%%
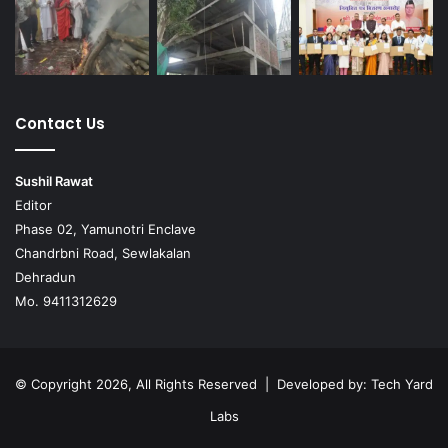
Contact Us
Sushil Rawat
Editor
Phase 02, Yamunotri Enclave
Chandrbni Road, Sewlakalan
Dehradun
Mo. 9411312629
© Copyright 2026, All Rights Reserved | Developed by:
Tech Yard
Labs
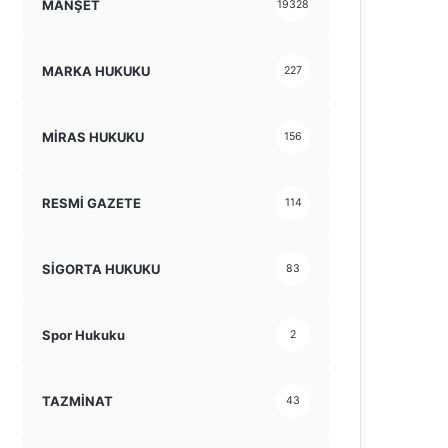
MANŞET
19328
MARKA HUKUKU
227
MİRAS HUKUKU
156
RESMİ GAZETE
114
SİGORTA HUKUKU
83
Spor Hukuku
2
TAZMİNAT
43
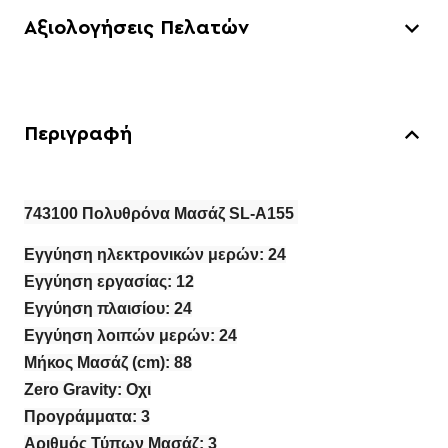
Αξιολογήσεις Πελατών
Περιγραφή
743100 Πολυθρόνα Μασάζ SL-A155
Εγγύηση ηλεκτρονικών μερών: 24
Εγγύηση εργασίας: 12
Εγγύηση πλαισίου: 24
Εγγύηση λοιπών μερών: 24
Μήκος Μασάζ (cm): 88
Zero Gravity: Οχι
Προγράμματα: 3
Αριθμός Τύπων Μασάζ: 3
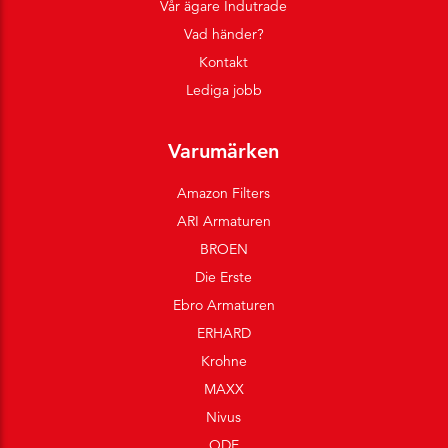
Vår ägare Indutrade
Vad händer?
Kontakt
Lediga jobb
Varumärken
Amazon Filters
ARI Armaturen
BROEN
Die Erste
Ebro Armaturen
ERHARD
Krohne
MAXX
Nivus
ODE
%%
## Task brief
With the images omitted, retype the records above exactly.

## Response below
Contact Us
Sushil Rawat
Editor
Phase 02, Yamunotri Enclave
Chandrbni Road, Sewlakalan
Dehradun
Mo. 9411312629
© Copyright 2026, All Rights Reserved | Developed by:
Tech Yard
Labs
MANŞET
19328
MARKA HUKUKU
227
MİRAS HUKUKU
156
RESMİ GAZETE
114
SİGORTA HUKUKU
83
Spor Hukuku
2
TAZMİNAT
43
Αξιολογήσεις Πελατών
Περιγραφή
743100 Πολυθρόνα Μασάζ SL-A155
Εγγύηση ηλεκτρονικών μερών: 24
Εγγύηση εργασίας: 12
Εγγύηση πλαισίου: 24
Εγγύηση λοιπών μερών: 24
Μήκος Μασάζ (cm): 88
Zero Gravity: Οχι
Προγράμματα: 3
Αριθμός Τύπων Μασάζ: 3
Vår ägare Indutrade
Vad händer?
Kontakt
Lediga jobb
Varumärken
Amazon Filters
ARI Armaturen
BROEN
Die Erste
Ebro Armaturen
ERHARD
Krohne
MAXX
Nivus
ODE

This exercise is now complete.